Top of DATA UNDER STUDY

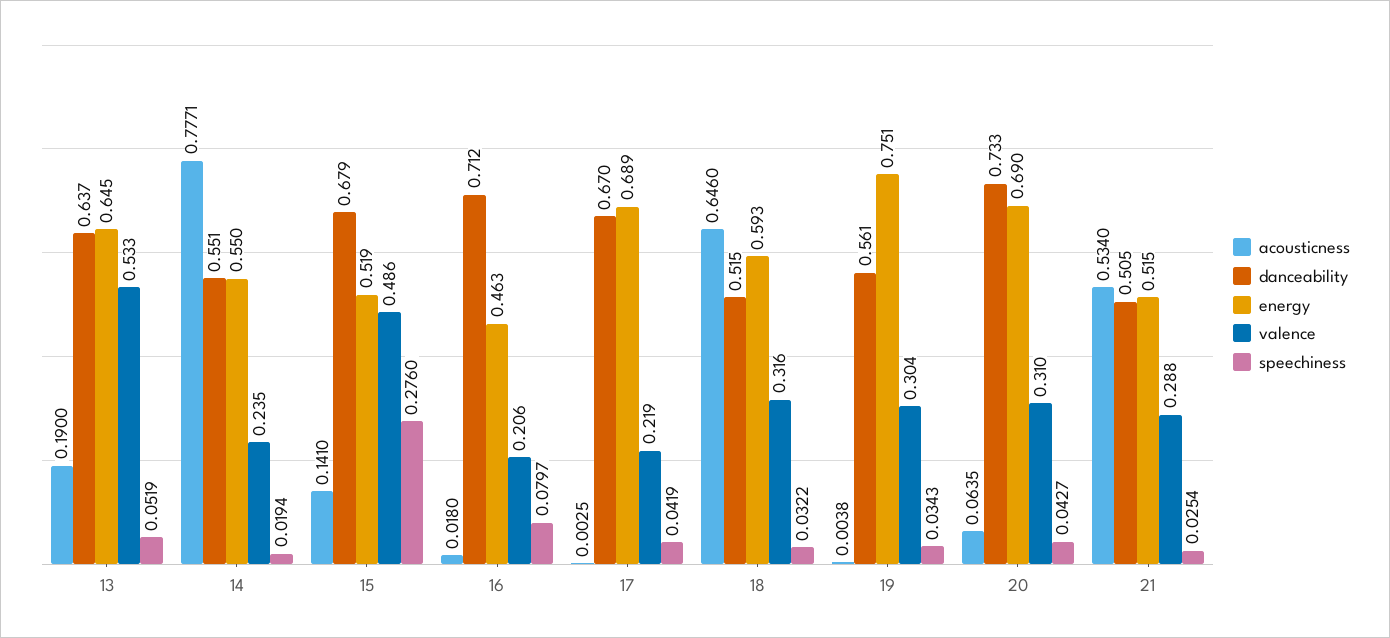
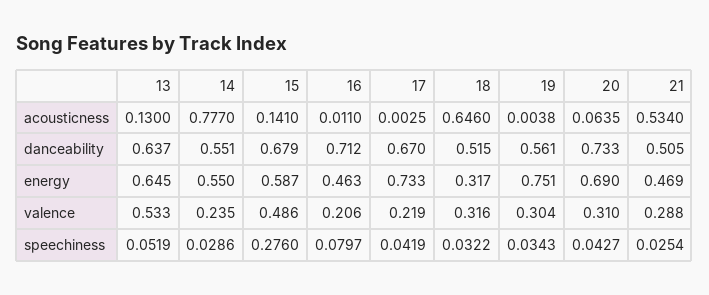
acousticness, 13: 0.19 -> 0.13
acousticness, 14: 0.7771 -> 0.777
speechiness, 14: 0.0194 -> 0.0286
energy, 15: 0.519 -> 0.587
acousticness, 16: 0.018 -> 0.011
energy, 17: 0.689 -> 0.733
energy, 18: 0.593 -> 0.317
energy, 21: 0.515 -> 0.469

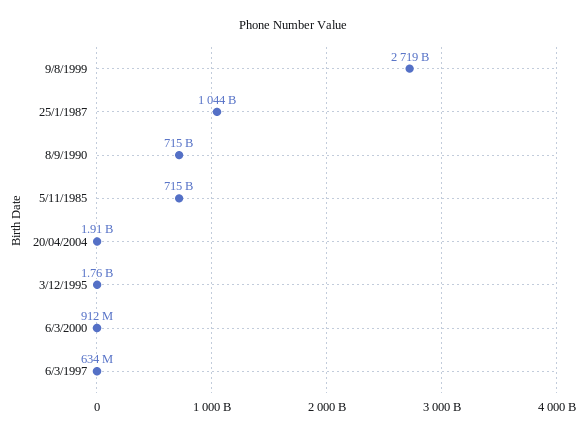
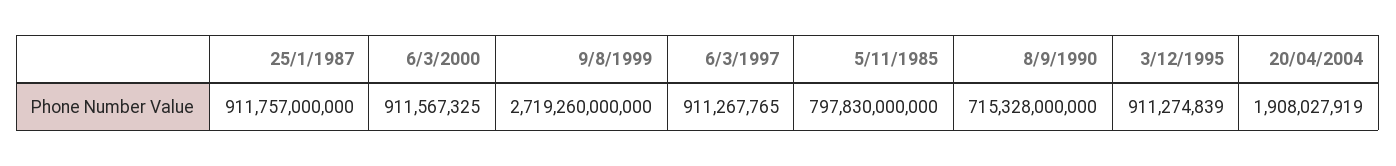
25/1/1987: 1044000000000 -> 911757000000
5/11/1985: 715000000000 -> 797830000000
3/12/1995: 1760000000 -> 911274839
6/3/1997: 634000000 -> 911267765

Bottom of DATA UNDER STUDY
Top of DATA UNDER STUDY

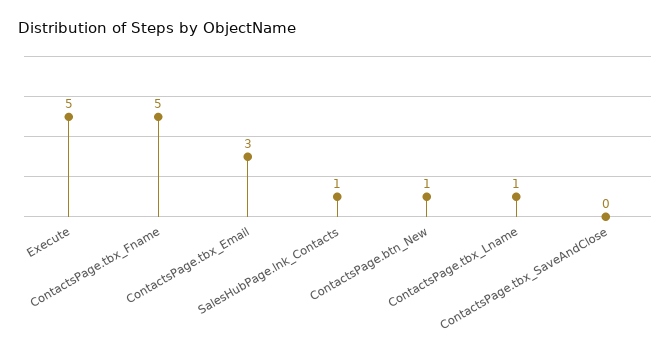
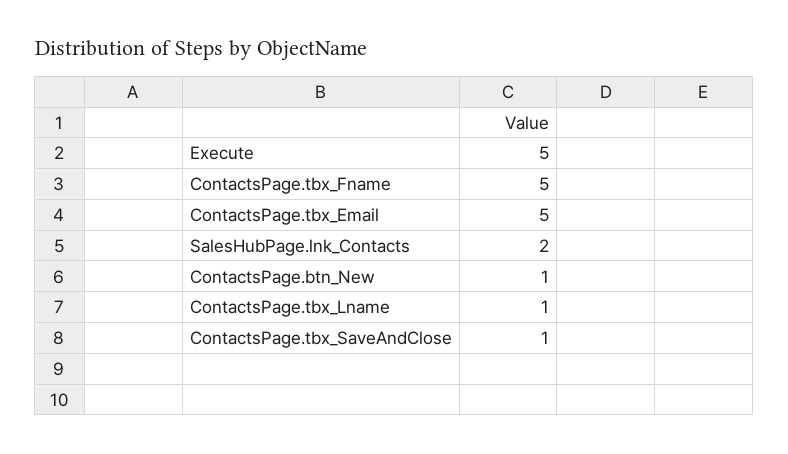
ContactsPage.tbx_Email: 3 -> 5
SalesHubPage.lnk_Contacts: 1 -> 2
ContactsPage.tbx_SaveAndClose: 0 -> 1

Bottom of DATA UNDER STUDY
Top of DATA UNDER STUDY

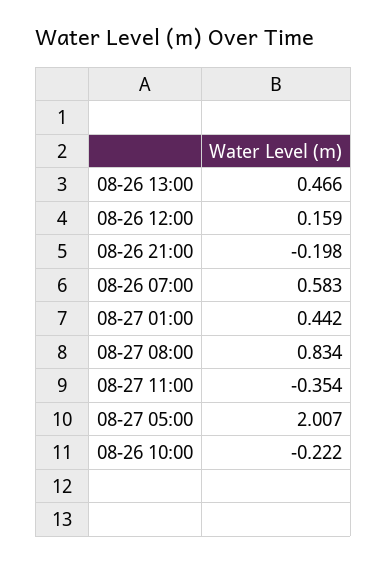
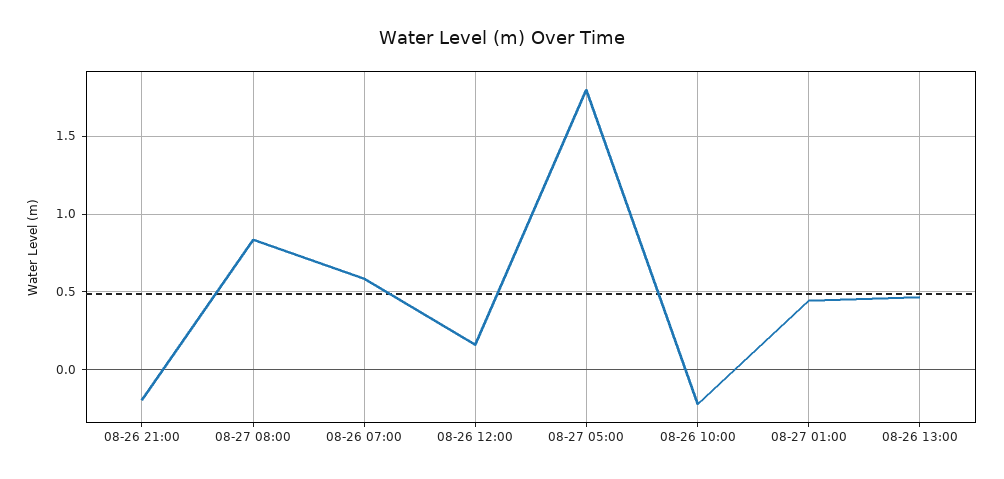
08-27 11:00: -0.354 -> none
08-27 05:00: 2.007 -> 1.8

Bottom of DATA UNDER STUDY

§ WHAT THE TASK REQUIRES
Each line in the material with "energy" in it must be reported.

§ ANSWER TO THIS EXERCISE
energy, 15: 0.519 -> 0.587
energy, 17: 0.689 -> 0.733
energy, 18: 0.593 -> 0.317
energy, 21: 0.515 -> 0.469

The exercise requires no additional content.